Alzheimer's Day Underscores the Need for Compassion in Trying to Get an Early Diagnosis
Dad and I had a long conversation last night about Mom's diagnosis. Prompted by the HealthCentral producer's request for shareposts about Alzheimer's Day and the importance of early screening for Alzheimer's, Dad and I came to an agreement: Mom actively avoided being diagnosed. Having taken care of her own mother (who had the disease) and seen her grandmother also succumb to dementia, Mom was terrified of following in their footsteps. And being the strong-willed woman who was always in control, Mom was able to do anything to avoid seeing a doctor about her memory issues.
We had several chances for an earlier diagnosis. In 2003 and 2004 Mom was hospitalized twice for her lung condition, Dad remembers the attending doctors telling him (but not Mom) that they detected dementia. I also remember going with my parents to an appointment with a neurologist who had been recommended to our family around 2004. This doctor quickly and impersonally proclaimed that Mom had Alzheimer's. (Talk about no bedside manner; this particular neurologist was more interested in flirting with the drug company representative who was in the examination room than focusing on my mother and the psychological implications of his verdict). Needless to say, Mom was traumatized by not only diagnosis but also by this doctor's behavior, and quickly dismissed his medical opinion.

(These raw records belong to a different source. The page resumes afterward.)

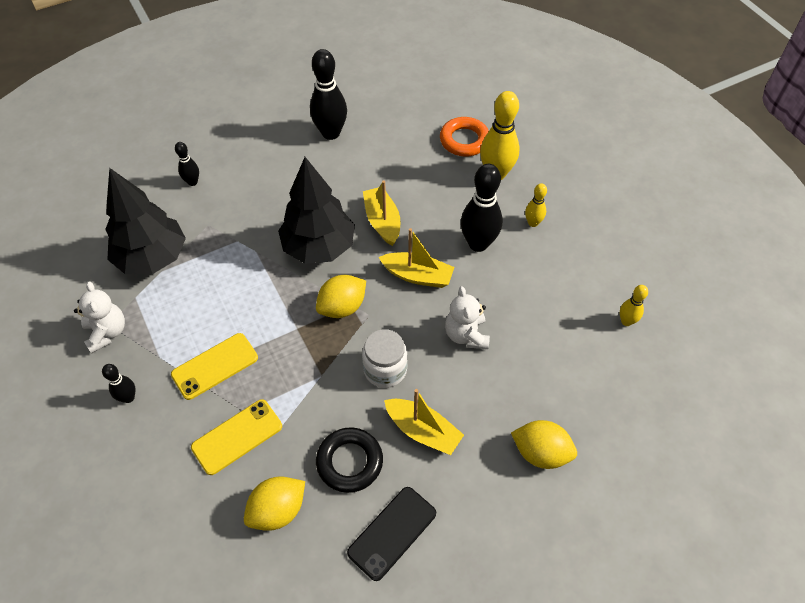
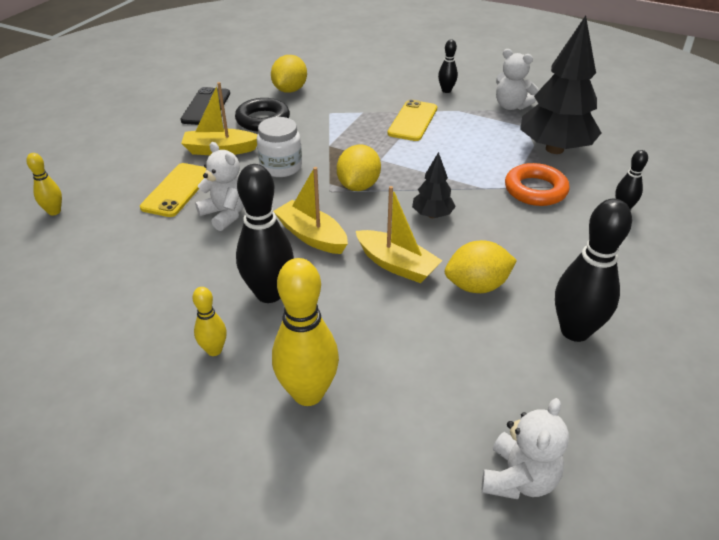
camera: 145 degrees right, 15 degrees down
(237, 437) = (352, 102): yellow phone -> yellow phone (177, 190)
(319, 247) = (432, 215): black tree -> black tree, size x0.48
(417, 276) = (311, 236): yellow boat -> yellow boat turned 60 degrees clockwise
(431, 97) = (518, 478): none -> white teddy bear
(464, 140) = (395, 423): orange ring -> orange ring (535, 190)
(540, 453) = (113, 174): yellow lemon -> yellow lemon (477, 286)
(626, 321) = (49, 295): yellow bowling pin -> yellow bowling pin (54, 211)

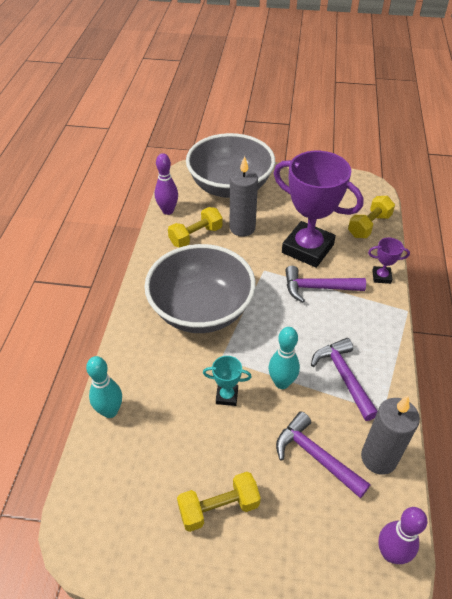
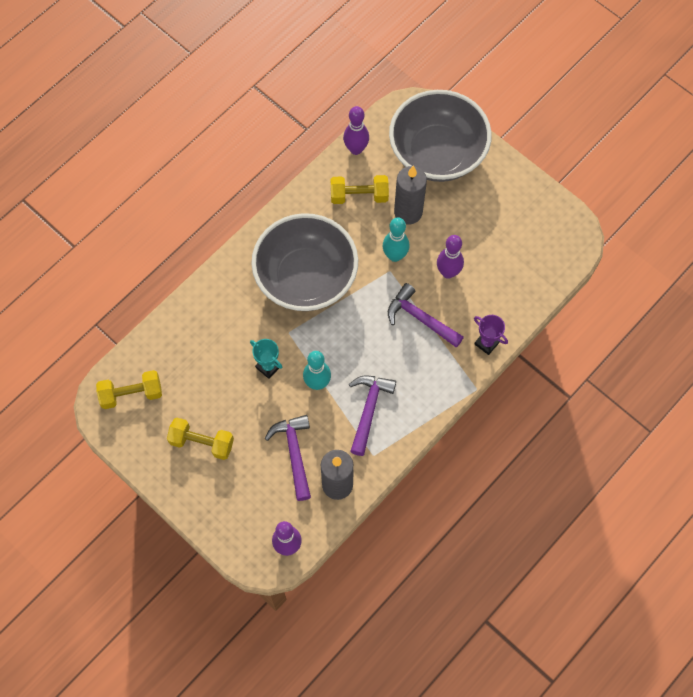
camera: 35 degrees right, 20 degrees up
(110, 411) = (177, 323): turquoise bowling pin -> turquoise bowling pin (395, 256)
(307, 248) = (448, 272): purple trophy -> purple bowling pin
(369, 226) = (529, 283): yellow dumbbell -> yellow dumbbell (131, 394)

We finally got closer to a diagnosis in 2005 when Mom agreed to see a neurologist near where I live. This doctor took the time and care to focus on her psychological needs and to do a number of tests to try to determine why she was having memory loss. He referred Mom to a psychologist for two-day testing. The results of that testing found that Mom had mild cognitive impairment (MCI), but not Alzheimer's. The neurologist wanted Mom to do a few more tests (such as an MRI), but Mom refused. Both Dad and I tried to encourage her to use the neurologist's recommendations to find out what was behind her memory loss, but Mom was adamant, perhaps being relieved that she had been diagnosed with MCI instead of the dreaded Alzheimer's.
A year later when Mom moved in with me, I was stunned by Mom's rapid mental decline, which not only included memory loss but also full-blown paranoia. Because I was bewildered by this new behavior (which was so unlike the mother that I knew and which I had not experienced before), I asked the emergency room doctors for a geriatric psychiatric evaluation during one of Mom's trips to the local emergency room.
I tell you this saga because my mother - and probably others - was too terrified to get a diagnosis, especially for a disease which doesn't have a cure. But what would have happened if Mom had agreed to a diagnosis?
Here's what Dad and I hypothesized last night. First of all, Dad said they probably would have moved closer to me. (Note: my brother lives in Colorado, which would have precluded my parents from moving there due to the altitude and Mom's lung disease). In fact, Mom started trying to encourage Dad to move to an apartment in a retirement community near me starting in 2002 or 2003, but my father hesitated in committing since they had a house to sell in the West Texas city where they lived. I asked Dad last night, "Do you think, in retrospect, that she knew something was wrong with her mind, and that was why she wanted to move?" He thought about it for a moment, and then answered, "Perhaps."
I also believe that if Mom had agreed to a diagnosis that I (and perhaps my father) would have started learning about the stages of the disease and done a better job of anticipating what would happen. Instead, we both focused on the progression of Mom's lung disease.
I also believe that if we had had an earlier diagnosis, that much of the stress and strain in my parents' relationship from 2002-2005 might have been reduced because my father would have know what was going on (and I could have stepped in to either coach him or to spell him so he could have gotten a break).
Obviously, an early diagnosis of Alzheimer's can be beneficial, both for early treatment as well as for logistical planning. In our case (and for many other families), it wasn't possible due to the terrified reaction of the loved one who is experiencing this dreaded disease. For those people to reach a point of diagnosis takes tremendous compassion not only by family members and friends, but also by the medical community. And sometimes, unfortunately, that compassion just won't be enough.